Mais la désillusion ne s’arrête pas là. Les différentes catégories déterrent la vieille revendication du respect de la liberté syndicale et, surtout, la relance des réformes du secteur et leur implication dans le processus, la révision de leur statut qu’ils qualifient d’ « inique ».
« La principale mesure incitative réside dans la réparation des anomalies et des dispositions iniques contenues dans le statut particulier de novembre 2009, et dont la proposition d’amendement est en souffrance auprès de la Direction générale de la Fonction publique depuis 10 ans. La mise en place de toutes ces mesures incitatives est une revendication du syndicat depuis 18 ans, mais nous sommes toujours en attente de leur concrétisation », rappelle le même syndicat.
La non-satisfaction d’une revendication vieille de près de deux décennies ne peut être imputable à la crise sanitaire et la concentration des efforts sur la lutte contre la pandémie.

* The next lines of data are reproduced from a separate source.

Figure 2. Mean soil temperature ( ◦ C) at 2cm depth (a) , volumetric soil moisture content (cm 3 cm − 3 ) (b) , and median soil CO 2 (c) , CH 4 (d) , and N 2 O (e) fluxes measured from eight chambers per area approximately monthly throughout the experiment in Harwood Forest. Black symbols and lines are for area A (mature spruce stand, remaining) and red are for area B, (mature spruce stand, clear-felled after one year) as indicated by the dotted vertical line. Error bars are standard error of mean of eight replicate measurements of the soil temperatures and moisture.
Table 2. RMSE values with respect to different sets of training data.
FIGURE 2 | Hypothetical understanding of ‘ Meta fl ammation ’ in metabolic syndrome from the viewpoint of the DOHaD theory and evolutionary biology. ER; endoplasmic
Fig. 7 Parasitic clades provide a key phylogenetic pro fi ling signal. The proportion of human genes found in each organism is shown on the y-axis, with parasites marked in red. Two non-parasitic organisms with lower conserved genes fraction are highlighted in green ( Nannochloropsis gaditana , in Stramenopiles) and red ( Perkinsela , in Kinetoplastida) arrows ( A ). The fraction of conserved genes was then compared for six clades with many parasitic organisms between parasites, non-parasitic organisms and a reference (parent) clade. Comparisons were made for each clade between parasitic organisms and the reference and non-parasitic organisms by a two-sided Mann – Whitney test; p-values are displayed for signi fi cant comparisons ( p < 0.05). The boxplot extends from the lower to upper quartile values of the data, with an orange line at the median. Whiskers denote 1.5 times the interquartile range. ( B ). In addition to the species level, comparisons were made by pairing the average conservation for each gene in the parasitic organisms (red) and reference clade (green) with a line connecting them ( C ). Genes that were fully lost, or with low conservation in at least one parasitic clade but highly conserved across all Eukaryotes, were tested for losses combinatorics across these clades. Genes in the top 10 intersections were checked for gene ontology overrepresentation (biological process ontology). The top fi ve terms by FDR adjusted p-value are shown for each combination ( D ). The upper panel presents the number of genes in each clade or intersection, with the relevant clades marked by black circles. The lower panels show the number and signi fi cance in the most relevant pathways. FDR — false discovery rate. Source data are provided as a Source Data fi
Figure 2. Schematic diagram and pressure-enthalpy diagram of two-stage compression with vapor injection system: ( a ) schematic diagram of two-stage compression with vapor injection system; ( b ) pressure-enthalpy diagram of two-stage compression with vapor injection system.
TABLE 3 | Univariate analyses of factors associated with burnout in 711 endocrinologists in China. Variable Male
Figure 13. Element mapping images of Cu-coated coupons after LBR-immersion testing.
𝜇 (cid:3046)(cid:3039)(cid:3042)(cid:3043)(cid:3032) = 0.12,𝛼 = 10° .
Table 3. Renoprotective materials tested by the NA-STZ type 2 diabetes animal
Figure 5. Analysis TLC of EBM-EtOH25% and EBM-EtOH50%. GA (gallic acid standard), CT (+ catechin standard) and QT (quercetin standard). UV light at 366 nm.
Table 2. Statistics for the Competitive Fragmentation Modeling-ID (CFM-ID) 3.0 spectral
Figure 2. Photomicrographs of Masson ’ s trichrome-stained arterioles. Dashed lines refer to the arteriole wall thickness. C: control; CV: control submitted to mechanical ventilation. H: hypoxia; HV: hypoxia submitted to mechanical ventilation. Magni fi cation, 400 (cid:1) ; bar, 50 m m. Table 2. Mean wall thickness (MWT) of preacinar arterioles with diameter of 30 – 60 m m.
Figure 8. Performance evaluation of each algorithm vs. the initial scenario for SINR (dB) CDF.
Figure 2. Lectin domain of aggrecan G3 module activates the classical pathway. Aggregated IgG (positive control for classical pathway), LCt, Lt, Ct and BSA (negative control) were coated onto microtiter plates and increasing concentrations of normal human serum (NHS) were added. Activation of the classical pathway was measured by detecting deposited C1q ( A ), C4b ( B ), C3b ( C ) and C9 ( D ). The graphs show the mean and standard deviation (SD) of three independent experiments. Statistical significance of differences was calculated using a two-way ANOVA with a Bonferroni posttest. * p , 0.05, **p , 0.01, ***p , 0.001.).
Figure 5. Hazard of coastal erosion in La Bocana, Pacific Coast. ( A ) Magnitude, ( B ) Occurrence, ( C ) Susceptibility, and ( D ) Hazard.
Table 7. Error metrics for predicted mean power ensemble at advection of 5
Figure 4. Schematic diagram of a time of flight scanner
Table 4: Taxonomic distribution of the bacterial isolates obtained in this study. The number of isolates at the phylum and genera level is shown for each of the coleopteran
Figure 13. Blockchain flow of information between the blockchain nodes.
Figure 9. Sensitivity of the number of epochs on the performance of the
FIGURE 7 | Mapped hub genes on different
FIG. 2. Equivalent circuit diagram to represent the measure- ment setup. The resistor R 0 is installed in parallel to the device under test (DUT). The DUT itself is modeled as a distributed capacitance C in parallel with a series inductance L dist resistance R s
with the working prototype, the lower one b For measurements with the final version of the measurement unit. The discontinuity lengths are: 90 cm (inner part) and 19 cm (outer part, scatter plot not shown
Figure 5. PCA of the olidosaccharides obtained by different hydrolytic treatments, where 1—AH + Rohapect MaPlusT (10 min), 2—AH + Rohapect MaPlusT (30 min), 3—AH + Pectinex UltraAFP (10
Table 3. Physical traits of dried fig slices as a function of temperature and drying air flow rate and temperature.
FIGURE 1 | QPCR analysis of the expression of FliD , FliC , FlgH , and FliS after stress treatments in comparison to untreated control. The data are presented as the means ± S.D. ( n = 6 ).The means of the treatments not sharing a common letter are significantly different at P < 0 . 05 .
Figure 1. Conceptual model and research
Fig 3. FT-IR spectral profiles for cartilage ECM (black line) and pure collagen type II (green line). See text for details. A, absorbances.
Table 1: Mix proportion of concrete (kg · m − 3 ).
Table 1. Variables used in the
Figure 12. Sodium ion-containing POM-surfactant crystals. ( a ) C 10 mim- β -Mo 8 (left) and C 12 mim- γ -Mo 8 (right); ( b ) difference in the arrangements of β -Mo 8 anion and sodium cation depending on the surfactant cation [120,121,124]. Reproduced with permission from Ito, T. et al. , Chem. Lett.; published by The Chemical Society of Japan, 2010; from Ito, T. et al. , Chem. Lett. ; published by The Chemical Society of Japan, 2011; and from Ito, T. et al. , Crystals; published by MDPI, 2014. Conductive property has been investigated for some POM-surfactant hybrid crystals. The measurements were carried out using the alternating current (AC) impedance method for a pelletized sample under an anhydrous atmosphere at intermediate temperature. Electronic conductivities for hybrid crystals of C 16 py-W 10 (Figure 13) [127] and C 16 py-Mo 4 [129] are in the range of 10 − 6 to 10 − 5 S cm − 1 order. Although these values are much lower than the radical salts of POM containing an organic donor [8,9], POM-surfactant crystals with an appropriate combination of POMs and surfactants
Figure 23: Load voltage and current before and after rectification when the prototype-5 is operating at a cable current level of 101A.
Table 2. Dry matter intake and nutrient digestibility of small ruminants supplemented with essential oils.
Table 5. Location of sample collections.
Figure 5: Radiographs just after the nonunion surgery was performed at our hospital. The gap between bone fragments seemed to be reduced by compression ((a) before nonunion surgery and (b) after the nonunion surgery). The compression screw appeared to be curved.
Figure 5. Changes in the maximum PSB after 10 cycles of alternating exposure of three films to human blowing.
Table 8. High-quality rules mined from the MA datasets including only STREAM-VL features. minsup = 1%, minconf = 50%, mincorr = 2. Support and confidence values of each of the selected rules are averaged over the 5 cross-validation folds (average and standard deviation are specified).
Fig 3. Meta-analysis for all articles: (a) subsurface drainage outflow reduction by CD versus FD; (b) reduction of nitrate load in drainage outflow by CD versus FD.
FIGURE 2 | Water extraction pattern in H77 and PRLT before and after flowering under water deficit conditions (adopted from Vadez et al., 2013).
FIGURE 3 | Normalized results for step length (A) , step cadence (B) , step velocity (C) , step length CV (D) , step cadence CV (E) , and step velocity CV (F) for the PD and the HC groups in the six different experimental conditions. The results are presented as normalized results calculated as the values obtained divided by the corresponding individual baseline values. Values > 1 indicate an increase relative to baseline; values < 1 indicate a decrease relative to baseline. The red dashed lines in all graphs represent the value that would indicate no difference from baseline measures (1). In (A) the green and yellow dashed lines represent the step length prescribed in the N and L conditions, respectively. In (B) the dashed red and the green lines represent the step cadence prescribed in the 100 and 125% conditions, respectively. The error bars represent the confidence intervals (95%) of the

Les autorités ont trop tergiversé sur cette question de réforme et de prise en charge des revendications des personnels de santé. Depuis juin 2002, le ministère de la Santé a aussi en charge la « réforme hospitalière » sans que le processus de réforme ne soit réellement mis en branle. La preuve, elle revient dans la liste des doléances du corps médical à chacun de ses mouvements de protestation.